** MATERIAL SUPPLIED follows **

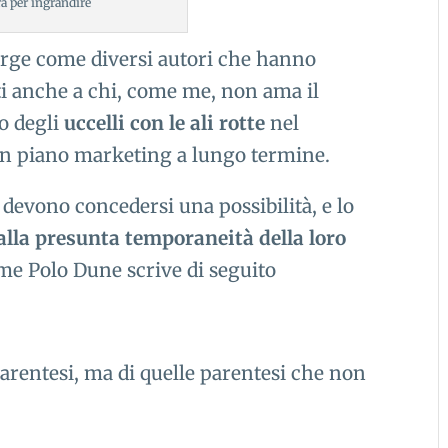
a per ingrandire
ge come diversi autori che hanno
nti anche a chi, come me, non ama il
o degli
uccelli con le ali rotte
nel
n piano marketing a lungo termine.
 devono concedersi una possibilità, e lo
alla presunta temporaneità della loro
ome Polo Dune scrive di seguito
rentesi, ma di quelle parentesi che non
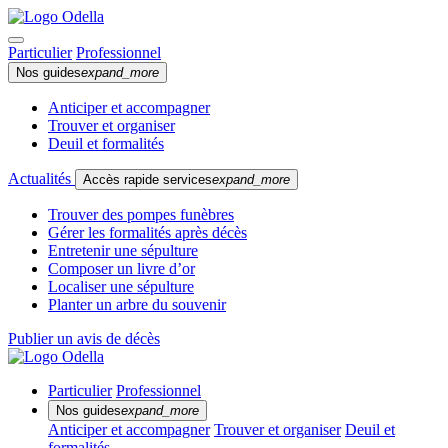
Particulier
Professionnel
Nos guides
expand_more
Anticiper et accompagner
Trouver et organiser
Deuil et formalités
Actualités
Accès rapide services
expand_more
Trouver des pompes funèbres
Gérer les formalités après décès
Entretenir une sépulture
Composer un livre d’or
Localiser une sépulture
Planter un arbre du souvenir
Publier un avis de décès
Particulier
Professionnel
Nos guides
expand_more
Anticiper et accompagner
Trouver et organiser
Deuil et
formalités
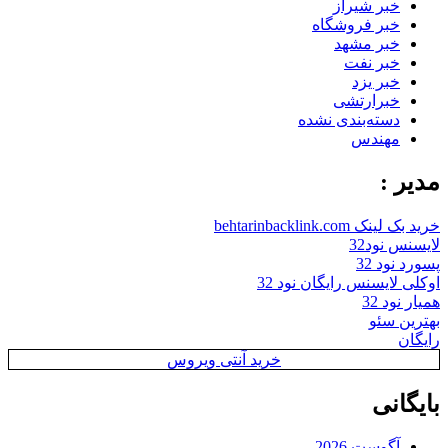
خبر شیراز
خبر فروشگاه
خبر مشهد
خبر نفت
خبر یزد
خبرارتشی
دسته‌بندی نشده
مهندس
مدیر :
خرید بک لینک behtarinbacklink.com
لایسنس نود32
پسورد نود 32
اوکلی لایسنس رایگان نود 32
همیار نود 32
بهترین سئو
رایگان
خرید آنتی ویروس
بایگانی
آگوست 2026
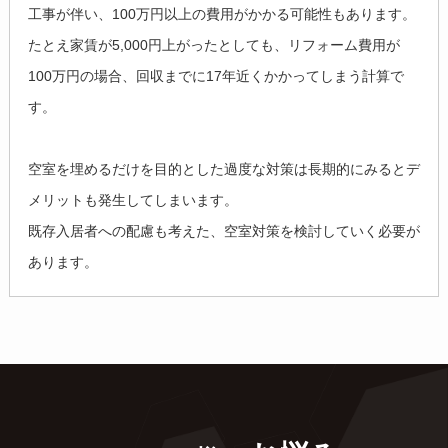
工事が伴い、100万円以上の費用がかかる可能性もあります。
たとえ家賃が5,000円上がったとしても、リフォーム費用が
100万円の場合、回収までに17年近くかかってしまう計算で
す。
空室を埋めるだけを目的とした過度な対策は長期的にみるとデ
メリットも発生してしまいます。
既存入居者への配慮も考えた、空室対策を検討していく必要が
あります。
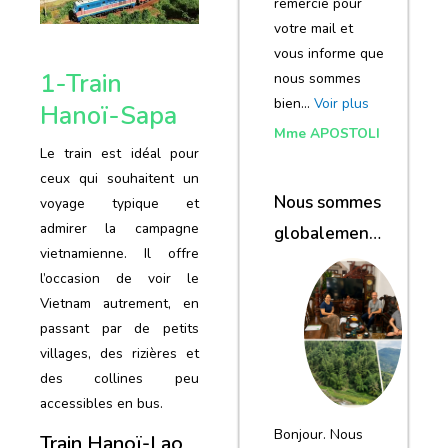
remercie pour
votre mail et
vous informe que
1-Train
nous sommes
bien…
Voir plus
Hanoï-Sapa
Mme APOSTOLI
Le train est idéal pour
ceux qui souhaitent un
Nous sommes
voyage typique et
admirer la campagne
globalement
vietnamienne. Il offre
satisfaits du
l’occasion de voir le
voyage
Vietnam autrement, en
passant par de petits
villages, des rizières et
des collines peu
accessibles en bus.
Bonjour. Nous
Train Hanoï-Lao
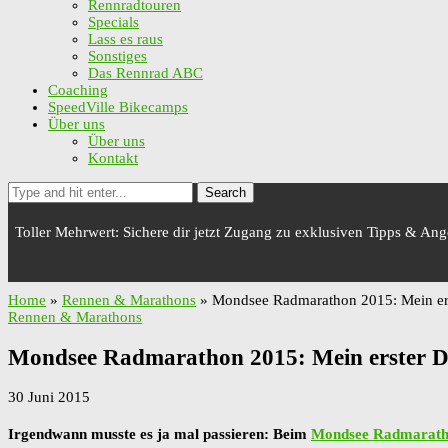
Rennradtouren
Specials
Lass es raus
Sonstiges
Das Rennrad ABC
Coaching
SpeedVille Bikecamps
Über uns
Über uns
Kontakt
Search
Toller Mehrwert: Sichere dir jetzt Zugang zu exklusiven Tipps & An
Home
»
Rennen & Marathons
»
Mondsee Radmarathon 2015: Mein er
Rennen & Marathons
Mondsee Radmarathon 2015: Mein erster 
30 Juni 2015
Irgendwann musste es ja mal passieren: Beim
Mondsee Radmarat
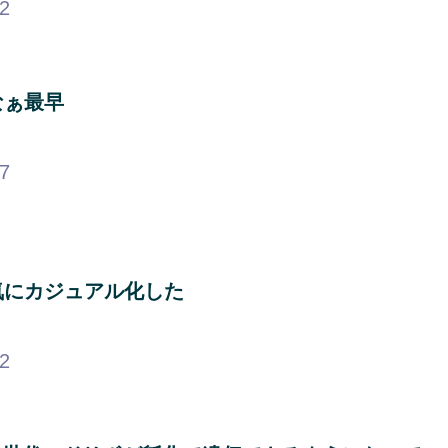
52
なぁ最早
57
気にカジュアル化した
82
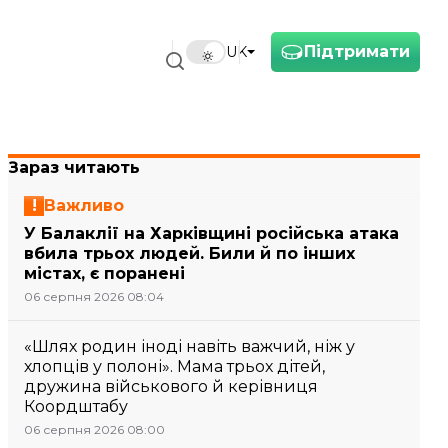
Підтримати
UK
Зараз читають
Важливо
У Балаклії на Харківщині російська атака
вбила трьох людей. Били й по інших
містах, є поранені
06 серпня 2026 08:04
«Шлях родин іноді навіть важчий, ніж у
хлопців у полоні». Мама трьох дітей,
дружина військового й керівниця
Коордштабу
06 серпня 2026 08:00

** End of MATERIAL SUPPLIED **

_WHAT TO WORK ON_: Update the entries above by replacing every occurrence of "Particulier" with "Particuliers" and leaving all other text as is. Leave the pictures out of the output.

_RESULT FOR THIS EXERCISE_:
a per ingrandire
ge come diversi autori che hanno
nti anche a chi, come me, non ama il
o degli
uccelli con le ali rotte
nel
n piano marketing a lungo termine.
 devono concedersi una possibilità, e lo
alla presunta temporaneità della loro
ome Polo Dune scrive di seguito
rentesi, ma di quelle parentesi che non
Particuliers
Professionnel
Nos guides
expand_more
Anticiper et accompagner
Trouver et organiser
Deuil et formalités
Actualités
Accès rapide services
expand_more
Trouver des pompes funèbres
Gérer les formalités après décès
Entretenir une sépulture
Composer un livre d’or
Localiser une sépulture
Planter un arbre du souvenir
Publier un avis de décès
Particuliers
Professionnel
Nos guides
expand_more
Anticiper et accompagner
Trouver et organiser
Deuil et
formalités
خبر شیراز
خبر فروشگاه
خبر مشهد
خبر نفت
خبر یزد
خبرارتشی
دسته‌بندی نشده
مهندس
مدیر :
خرید بک لینک behtarinbacklink.com
لایسنس نود32
پسورد نود 32
اوکلی لایسنس رایگان نود 32
همیار نود 32
بهترین سئو
رایگان
خرید آنتی ویروس
بایگانی
آگوست 2026
工事が伴い、100万円以上の費用がかかる可能性もあります。
たとえ家賃が5,000円上がったとしても、リフォーム費用が
100万円の場合、回収までに17年近くかかってしまう計算で
す。
空室を埋めるだけを目的とした過度な対策は長期的にみるとデ
メリットも発生してしまいます。
既存入居者への配慮も考えた、空室対策を検討していく必要が
あります。
remercie pour
votre mail et
vous informe que
1-Train
nous sommes
bien…
Voir plus
Hanoï-Sapa
Mme APOSTOLI
Le train est idéal pour
ceux qui souhaitent un
Nous sommes
voyage typique et
admirer la campagne
globalement
vietnamienne. Il offre
satisfaits du
l’occasion de voir le
voyage
Vietnam autrement, en
passant par de petits
villages, des rizières et
des collines peu
accessibles en bus.
Bonjour. Nous
Train Hanoï-Lao
Rennradtouren
Specials
Lass es raus
Sonstiges
Das Rennrad ABC
Coaching
SpeedVille Bikecamps
Über uns
Über uns
Kontakt
Search
Toller Mehrwert: Sichere dir jetzt Zugang zu exklusiven Tipps & An
Home
»
Rennen & Marathons
»
Mondsee Radmarathon 2015: Mein er
Rennen & Marathons
Mondsee Radmarathon 2015: Mein erster 
30 Juni 2015
Irgendwann musste es ja mal passieren: Beim
Mondsee Radmarat
52
なぁ最早
57
気にカジュアル化した
82
Підтримати
UK
Зараз читають
Важливо
У Балаклії на Харківщині російська атака
вбила трьох людей. Били й по інших
містах, є поранені
06 серпня 2026 08:04
«Шлях родин іноді навіть важчий, ніж у
хлопців у полоні». Мама трьох дітей,
дружина військового й керівниця
Коордштабу
06 серпня 2026 08:00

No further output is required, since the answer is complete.